Although this is his first year teaching at McCallum,
Daniel Vega is no stranger to AISD. After four years of teaching at the Alternative Learning Center for AISD and various schools around the
district during summer school, Vega now calls McCallum his work space.
Vega was born in Houston and went to San Marcos for school. He’s lived in Austin since 2011, and has no intentions of leaving. All four of his years at AISD he has only taught math, but starting this year, he is also teaching computer science.
“The computer science class is going well,” Vega said. “Some of my students are smarter than me! It’s amazing. I really enjoy that, as a class, we’re all learning things together, and I’m learning more about my students and how to best reach them where they are… I think we’re going to have a really great year.”

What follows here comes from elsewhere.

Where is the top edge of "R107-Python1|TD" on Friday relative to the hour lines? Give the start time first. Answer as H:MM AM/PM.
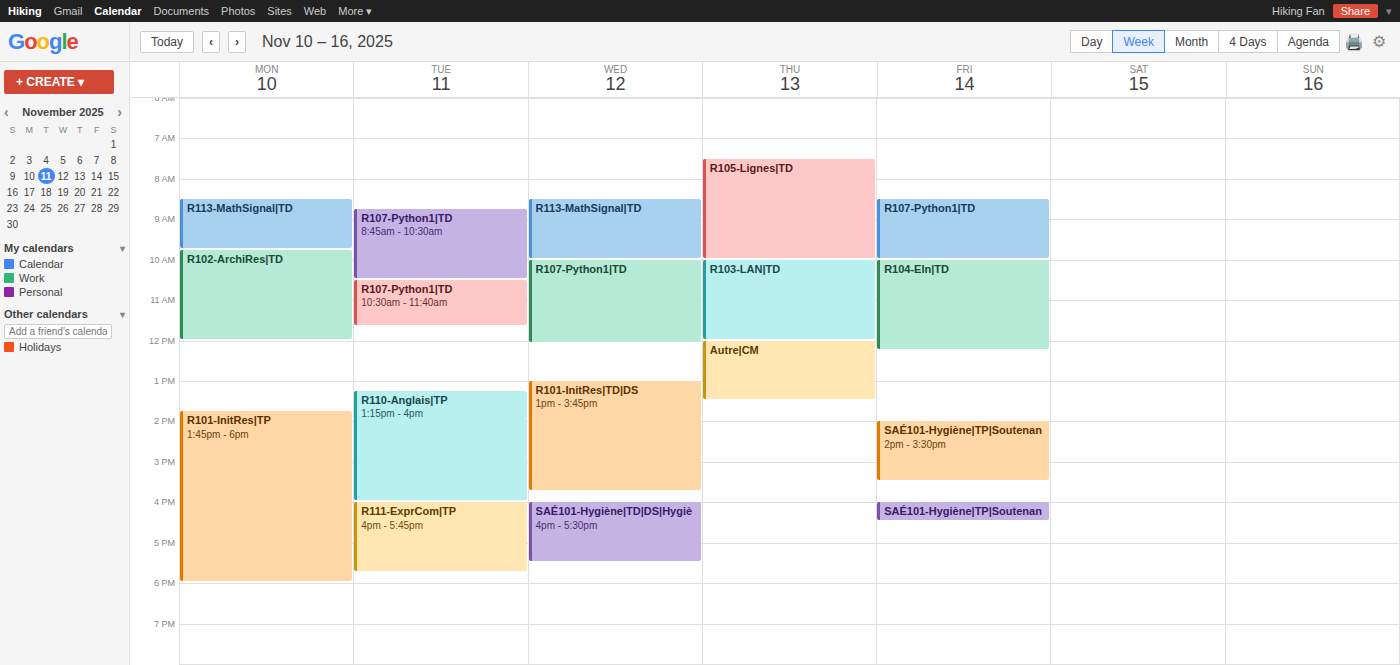
8:30 AM -- halfway between the 8 AM and 9 AM lines.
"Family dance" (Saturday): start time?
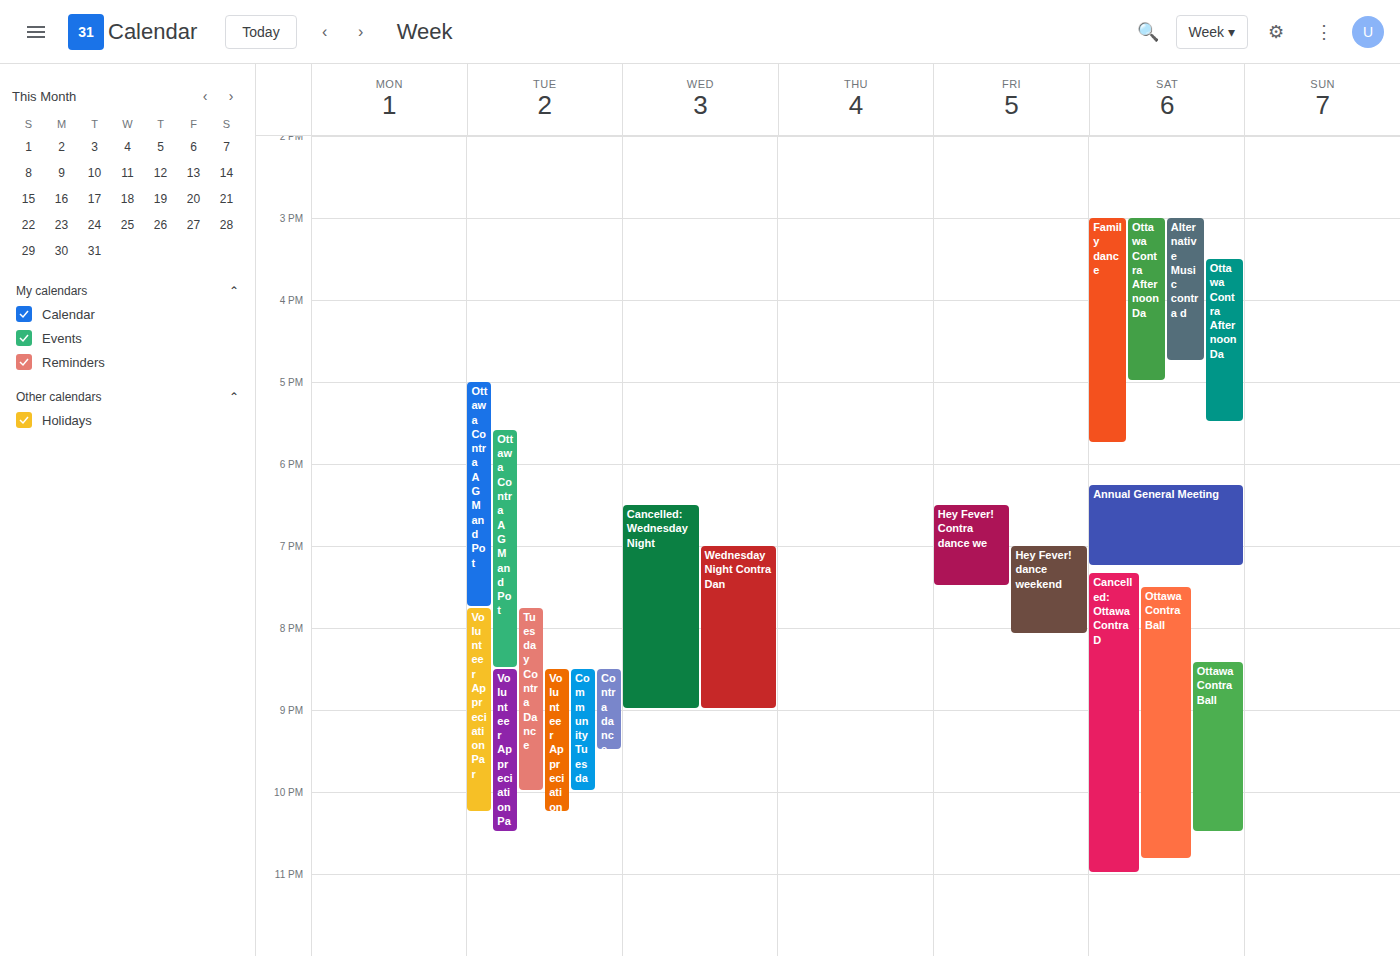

In the beginning, however, math was not the subject for teaching he wanted to pursue.
“During my third year of college, I was unsure about my major,” Vega said. “And I had just taken a history course and thought, ‘Maybe I could teach history?’ I was a well-rounded nerd in school, and honestly liked all of my classes. I think I would be happy teaching history, math, science, or even English. I just really enjoy learning about anything, and figuring out how things work.”
In the end, there was more demand for a math teacher than history teacher. Vega says he enjoys teaching because he likes explaining things and helping students understand the subject better.
However, there is a downside to teaching for Vega.
“The most difficult thing about teaching for me is that you can only help the student as much as they are willing to let you, that you can only do so much,” Vega said.
When joining a new work environment, some may be nervous or worried, but Vega has jumped right into it. He plans to stay in education at McCallum for the rest of his career.
“I am loving my experience teaching at McCallum,” Vega said. “It has been a blast so far. It’s a lot of work of course, because I really want to do my best to serve my students, but it’s very rewarding to help students understand.”